Dataset excerpts
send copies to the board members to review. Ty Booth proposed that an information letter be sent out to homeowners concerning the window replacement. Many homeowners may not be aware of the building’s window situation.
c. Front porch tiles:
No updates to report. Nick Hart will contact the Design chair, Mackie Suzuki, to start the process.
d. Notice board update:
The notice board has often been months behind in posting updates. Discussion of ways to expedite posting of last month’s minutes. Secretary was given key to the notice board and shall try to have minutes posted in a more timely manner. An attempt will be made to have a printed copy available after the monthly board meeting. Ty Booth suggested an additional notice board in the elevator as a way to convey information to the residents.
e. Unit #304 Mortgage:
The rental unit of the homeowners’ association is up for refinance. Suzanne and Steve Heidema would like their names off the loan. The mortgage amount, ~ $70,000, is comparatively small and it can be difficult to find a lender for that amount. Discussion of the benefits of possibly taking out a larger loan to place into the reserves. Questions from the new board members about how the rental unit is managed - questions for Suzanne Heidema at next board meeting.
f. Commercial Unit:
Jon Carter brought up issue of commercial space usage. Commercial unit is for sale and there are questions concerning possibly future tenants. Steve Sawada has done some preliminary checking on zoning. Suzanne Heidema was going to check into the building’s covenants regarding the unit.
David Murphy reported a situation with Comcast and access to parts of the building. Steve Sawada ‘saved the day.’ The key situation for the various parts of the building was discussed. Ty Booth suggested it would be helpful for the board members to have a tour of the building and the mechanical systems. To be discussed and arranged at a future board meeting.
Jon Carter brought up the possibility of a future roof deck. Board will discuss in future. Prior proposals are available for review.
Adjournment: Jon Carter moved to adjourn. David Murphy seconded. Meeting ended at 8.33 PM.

* * *

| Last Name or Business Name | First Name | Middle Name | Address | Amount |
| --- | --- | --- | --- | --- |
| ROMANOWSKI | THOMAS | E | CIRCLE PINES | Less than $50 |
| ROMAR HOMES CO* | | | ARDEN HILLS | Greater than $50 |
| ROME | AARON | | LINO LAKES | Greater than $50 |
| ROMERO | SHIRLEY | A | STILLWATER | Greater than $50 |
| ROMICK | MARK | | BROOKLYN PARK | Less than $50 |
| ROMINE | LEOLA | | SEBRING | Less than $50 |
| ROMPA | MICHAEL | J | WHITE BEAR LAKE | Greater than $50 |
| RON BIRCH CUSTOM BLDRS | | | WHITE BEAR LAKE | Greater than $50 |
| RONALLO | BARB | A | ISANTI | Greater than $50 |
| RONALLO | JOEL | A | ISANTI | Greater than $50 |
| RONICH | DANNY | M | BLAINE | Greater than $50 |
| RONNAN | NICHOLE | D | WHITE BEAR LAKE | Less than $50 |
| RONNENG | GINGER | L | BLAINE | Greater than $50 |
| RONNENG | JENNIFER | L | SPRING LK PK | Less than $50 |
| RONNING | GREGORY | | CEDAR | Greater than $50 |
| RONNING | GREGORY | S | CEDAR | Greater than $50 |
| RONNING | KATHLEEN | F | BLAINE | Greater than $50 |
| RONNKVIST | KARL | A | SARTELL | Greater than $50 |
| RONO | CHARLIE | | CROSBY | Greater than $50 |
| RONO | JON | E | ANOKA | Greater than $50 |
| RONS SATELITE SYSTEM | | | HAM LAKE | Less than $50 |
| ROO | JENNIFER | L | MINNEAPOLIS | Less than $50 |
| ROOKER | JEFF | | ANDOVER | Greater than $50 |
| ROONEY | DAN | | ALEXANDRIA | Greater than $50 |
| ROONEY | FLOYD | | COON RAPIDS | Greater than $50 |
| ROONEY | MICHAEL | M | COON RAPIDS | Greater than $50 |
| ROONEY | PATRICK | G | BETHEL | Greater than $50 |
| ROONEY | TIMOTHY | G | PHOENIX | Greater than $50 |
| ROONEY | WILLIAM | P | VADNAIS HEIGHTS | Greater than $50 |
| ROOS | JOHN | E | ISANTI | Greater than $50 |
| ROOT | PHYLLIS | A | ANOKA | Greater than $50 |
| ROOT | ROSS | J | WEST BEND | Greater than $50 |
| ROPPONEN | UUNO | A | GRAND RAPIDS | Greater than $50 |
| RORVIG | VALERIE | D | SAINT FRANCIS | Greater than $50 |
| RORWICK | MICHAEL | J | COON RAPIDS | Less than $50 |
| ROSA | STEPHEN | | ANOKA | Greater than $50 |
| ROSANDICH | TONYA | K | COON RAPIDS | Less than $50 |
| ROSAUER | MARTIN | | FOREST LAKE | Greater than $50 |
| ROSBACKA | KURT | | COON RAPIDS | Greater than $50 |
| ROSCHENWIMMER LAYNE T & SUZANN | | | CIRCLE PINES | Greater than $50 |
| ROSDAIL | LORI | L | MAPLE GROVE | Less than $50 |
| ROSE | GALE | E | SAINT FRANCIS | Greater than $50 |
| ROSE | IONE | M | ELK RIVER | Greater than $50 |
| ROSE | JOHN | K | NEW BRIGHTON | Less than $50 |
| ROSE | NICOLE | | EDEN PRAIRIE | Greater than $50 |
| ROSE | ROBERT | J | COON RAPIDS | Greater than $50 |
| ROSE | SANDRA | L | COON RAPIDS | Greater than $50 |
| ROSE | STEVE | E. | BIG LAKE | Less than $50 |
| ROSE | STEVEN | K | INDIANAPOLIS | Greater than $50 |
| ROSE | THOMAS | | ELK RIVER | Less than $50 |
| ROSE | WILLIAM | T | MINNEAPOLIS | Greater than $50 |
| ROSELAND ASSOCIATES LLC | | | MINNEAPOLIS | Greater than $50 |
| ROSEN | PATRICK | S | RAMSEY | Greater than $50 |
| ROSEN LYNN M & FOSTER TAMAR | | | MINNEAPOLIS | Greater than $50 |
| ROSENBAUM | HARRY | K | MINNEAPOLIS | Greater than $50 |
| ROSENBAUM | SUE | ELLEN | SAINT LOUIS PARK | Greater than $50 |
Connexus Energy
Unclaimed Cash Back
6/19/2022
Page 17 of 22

§ **WHAT THIS TASK INVOLVES**: From the records above, extract exactly and only the lines that begin at the line with "Jon Carter brought up the" and stop after the line with "Adjournment: Jon Carter".

§ **ANSWER TO THE EXERCISE**:
Jon Carter brought up the possibility of a future roof deck. Board will discuss in future. Prior proposals are available for review.
Adjournment: Jon Carter moved to adjourn. David Murphy seconded. Meeting ended at 8.33 PM.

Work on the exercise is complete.